Even as Facebook and Zynga shed more than half their value in the public market, Silicon Valley veteran Brad Garlinghouse sees signs of a technology bubble.
The former executive at AOL and Yahoo said startup founders are raising venture capital at high valuations, picking numbers for the purpose of “chest-pumping” and not because they need the money. Companies are also focused on building glowing public reputations, sometimes using Hollywood celebrities, without the revenue to back them up, he said in an interview.
Garlinghouse, who is chief executive officer of content collaboration site YouSendIt, offered two reasons why the behavior concerns him:
It’s bad for investors. Raising at higher-than-necessary valuations means they’re less likely to get acquired. If a company is worth more than $1 billion, the pool of companies that can afford to buy it shrinks. A startup’s founder may be planning for an initial public offering, but it’s good to have other options for paying back investors.
It’s bad for employees. “Everyone wants those guys to get rich, if they deserve it,” he said. If companies raise at a high valuation, the strike price, or price at which workers can exercise their options in the company, is a lot higher.

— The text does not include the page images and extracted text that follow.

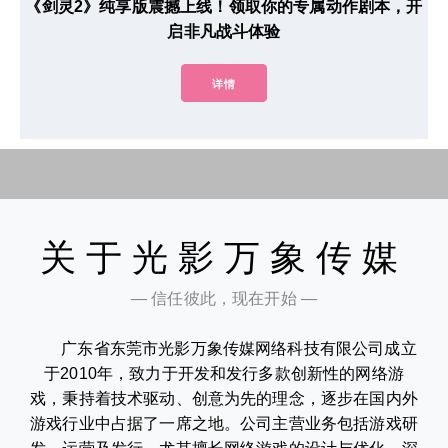
《剑灵2》纯享版震撼上线！领取你的专属动作剧本，开
启非凡战斗体验
详情
关于光影万象传媒
— 信任彼此，现在开始 —
广东省东莞市光影万象传媒网络科技有限公司成立
于2010年，致力于开发和发行多款创新性的网络游
戏，秉持着技术驱动、创意为先的理念，逐步在国内外
游戏行业中占据了一席之地。公司主营业务包括游戏研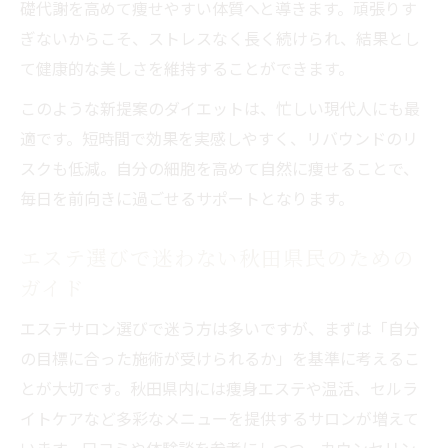
礎代謝を高めて痩せやすい体質へと導きます。頑張りす
ぎないからこそ、ストレスなく長く続けられ、結果とし
て健康的な美しさを維持することができます。
このような新提案のダイエットは、忙しい現代人にも最
適です。短時間で効果を実感しやすく、リバウンドのリ
スクも低減。自分の細胞を高めて自然に痩せることで、
毎日を前向きに過ごせるサポートとなります。
エステ選びで迷わない秋田県民のための
ガイド
エステサロン選びで迷う方は多いですが、まずは「自分
の目標に合った施術が受けられるか」を基準に考えるこ
とが大切です。秋田県内には痩身エステや温活、セルラ
イトケアなど多彩なメニューを提供するサロンが増えて
います。口コミや体験談を参考にしつつ、カウンセリン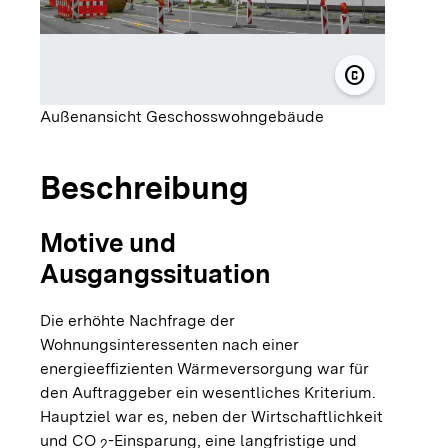
copyright
© KWA Contr
Außenansicht Geschosswohngebäude
Beschreibung
Motive und
Ausgangssituation
Die erhöhte Nachfrage der
Wohnungsinteressenten nach einer
energieeffizienten Wärmeversorgung war für
den Auftraggeber ein wesentliches Kriterium.
Hauptziel war es, neben der Wirtschaftlichkeit
und CO
-Einsparung, eine langfristige und
2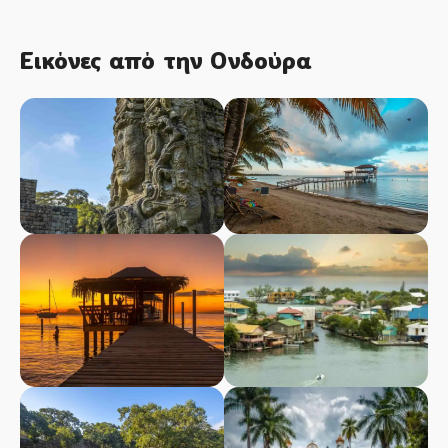
Εικόνες από την Ονδούρα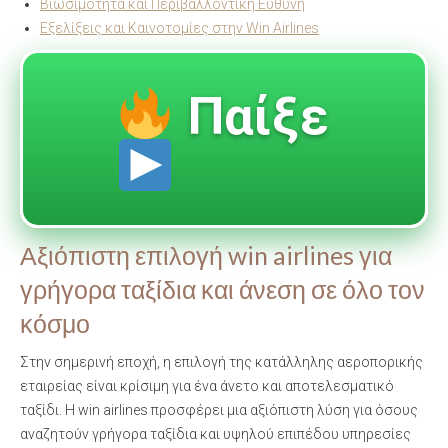
Βιωσιμότητα και Περιβαλλοντική Ευθύνη
Εξελίξεις και Καινοτομίες στην Win Airlines
Παίξε
Αξιόπιστη επιλογή win airlines για
γρήγορα ταξίδια και άνεση σε όλο τον
κόσμο
Στην σημερινή εποχή, η επιλογή της κατάλληλης αεροπορικής
εταιρείας είναι κρίσιμη για ένα άνετο και αποτελεσματικό
ταξίδι. Η win airlines προσφέρει μια αξιόπιστη λύση για όσους
αναζητούν γρήγορα ταξίδια και υψηλού επιπέδου υπηρεσίες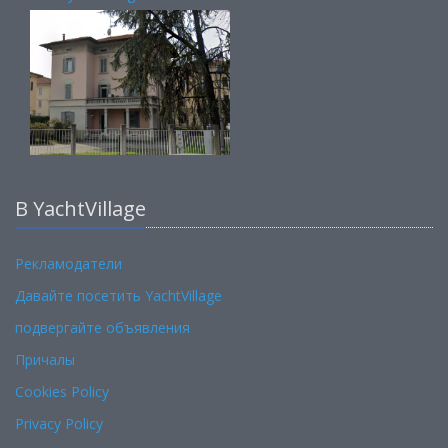
В YachtVillage
Рекламодатели
Давайте посетить YachtVillage
подвергайте объявления
Причалы
Cookies Policy
Privacy Policy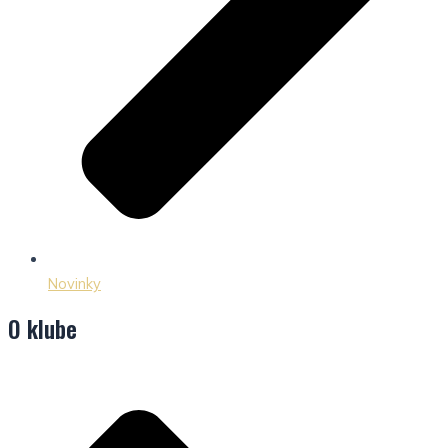
Novinky
O klube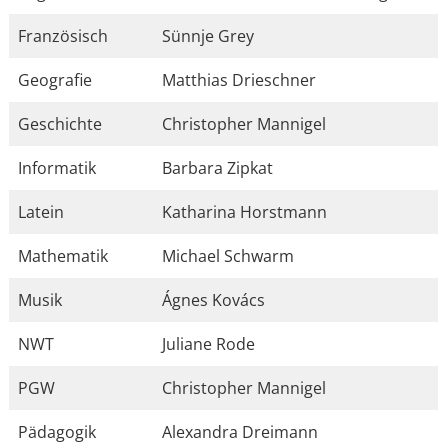
Französisch
Sünnje Grey
Geografie
Matthias Drieschner
Geschichte
Christopher Mannigel
Informatik
Barbara Zipkat
Latein
Katharina Horstmann
Mathematik
Michael Schwarm
Musik
Ágnes Kovács
NWT
Juliane Rode
PGW
Christopher Mannigel
Pädagogik
Alexandra Dreimann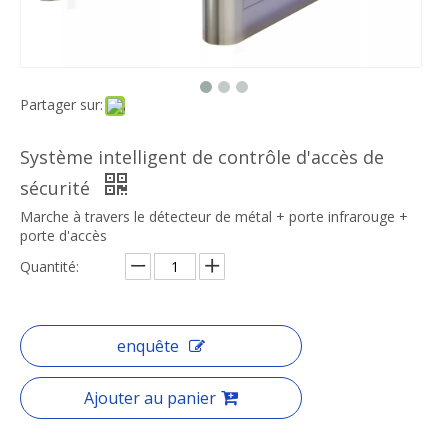
Partager sur:
Système intelligent de contrôle d'accès de
sécurité
Marche à travers le détecteur de métal + porte infrarouge +
porte d'accès
Quantité:
enquête
Ajouter au panier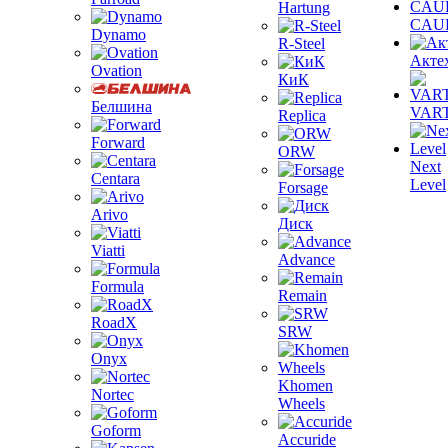
Hartung
CAU
Dynamo
R-Steel
Акте
Ovation
КиК
Белшина
VAR
Replica
Forward
ORW
Next
Centara
Level
Forsage
Arivo
Диск
Viatti
Advance
Formula
Remain
RoadX
SRW
Onyx
Khomen
Nortec
Wheels
Goform
Accuride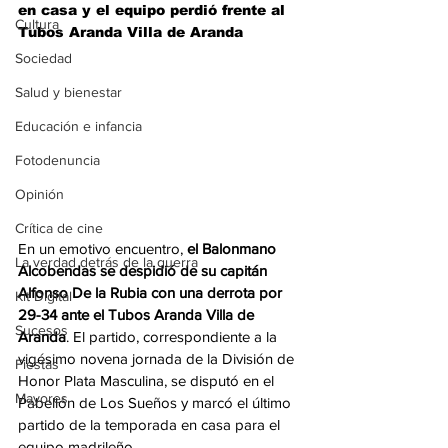
en casa y el equipo perdió frente al 
Cultura
Tubos Aranda Villa de Aranda
Sociedad
Salud y bienestar
Educación e infancia
Fotodenuncia
Opinión
Crítica de cine
En un emotivo encuentro, 
el Balonmano 
La verdad detrás de la guerra
Alcobendas se despidió de su capitán 
Alfonso De la Rubia con una derrota por 
Kit Digital
29-34 ante el Tubos Aranda Villa de 
Sucesos
Aranda
. El partido, correspondiente a la 
vigésimo novena jornada de la División de 
Fiestas
Honor Plata Masculina, se disputó en el 
Mayores
Pabellón de Los Sueños y marcó el último 
partido de la temporada en casa para el 
equipo madrileño.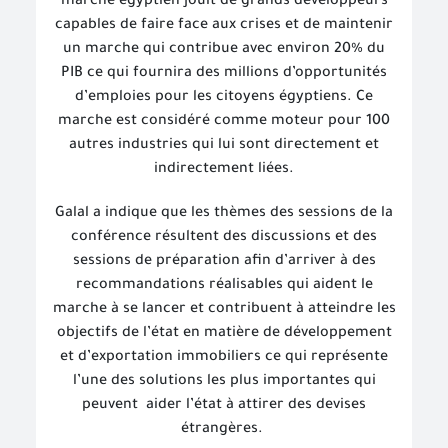
marche égyptien jouit de grands développeurs
capables de faire face aux crises et de maintenir
un marche qui contribue avec environ 20% du
PIB ce qui fournira des millions d’opportunités
d’emploies pour les citoyens égyptiens. Ce
marche est considéré comme moteur pour 100
autres industries qui lui sont directement et
indirectement liées.
Galal a indique que les thèmes des sessions de la
conférence résultent des discussions et des
sessions de préparation afin d’arriver à des
recommandations réalisables qui aident le
marche à se lancer et contribuent à atteindre les
objectifs de l’état en matière de développement
et d’exportation immobiliers ce qui représente
l’une des solutions les plus importantes qui
peuvent
aider l’état à attirer des devises
étrangères.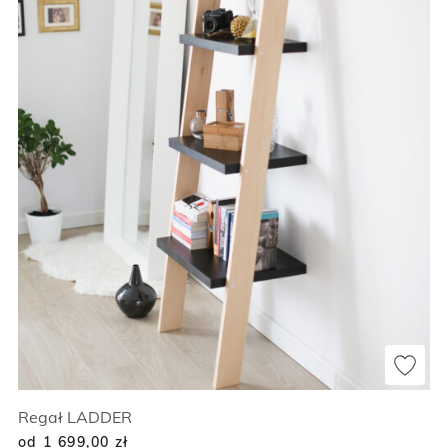
Regał LADDER
od 1 699,00
zł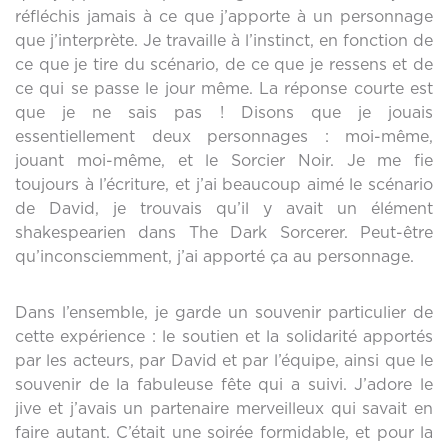
réfléchis jamais à ce que j’apporte à un personnage
que j’interprète. Je travaille à l’instinct, en fonction de
ce que je tire du scénario, de ce que je ressens et de
ce qui se passe le jour même. La réponse courte est
que je ne sais pas ! Disons que je jouais
essentiellement deux personnages : moi-même,
jouant moi-même, et le Sorcier Noir. Je me fie
toujours à l’écriture, et j’ai beaucoup aimé le scénario
de David, je trouvais qu’il y avait un élément
shakespearien dans The Dark Sorcerer. Peut-être
qu’inconsciemment, j’ai apporté ça au personnage.
Dans l’ensemble, je garde un souvenir particulier de
cette expérience : le soutien et la solidarité apportés
par les acteurs, par David et par l’équipe, ainsi que le
souvenir de la fabuleuse fête qui a suivi. J’adore le
jive et j’avais un partenaire merveilleux qui savait en
faire autant. C’était une soirée formidable, et pour la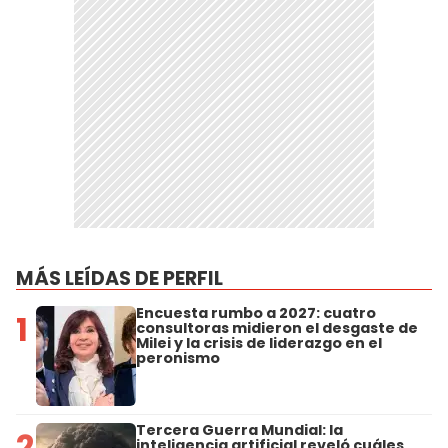
MÁS LEÍDAS DE PERFIL
Encuesta rumbo a 2027: cuatro
1
consultoras midieron el desgaste de
Milei y la crisis de liderazgo en el
peronismo
Tercera Guerra Mundial: la
2
inteligencia artificial reveló cuáles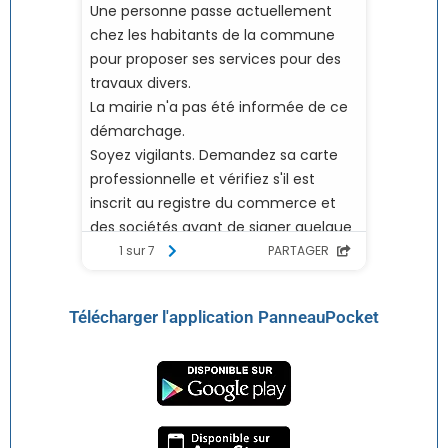
Télécharger l'application PanneauPocket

Garlinghouse isn’t the first to make these arguments. Around the time of Facebook’s IPO in May, Pacific Investment Management Co.’s co-chief investment officer Bill Gross wrote in a posting on Twitter, “I know a bubble when I see one.”
YouSendIt hasn’t raised money in more than two years and should break even within the next two quarters, Garlinghouse said. The company is dependent on its users, not advertisers, for revenue, he said. YouSendIt competes with Dropbox, which has a $4 billion valuation, and Box, which is valued at $1.2 billion.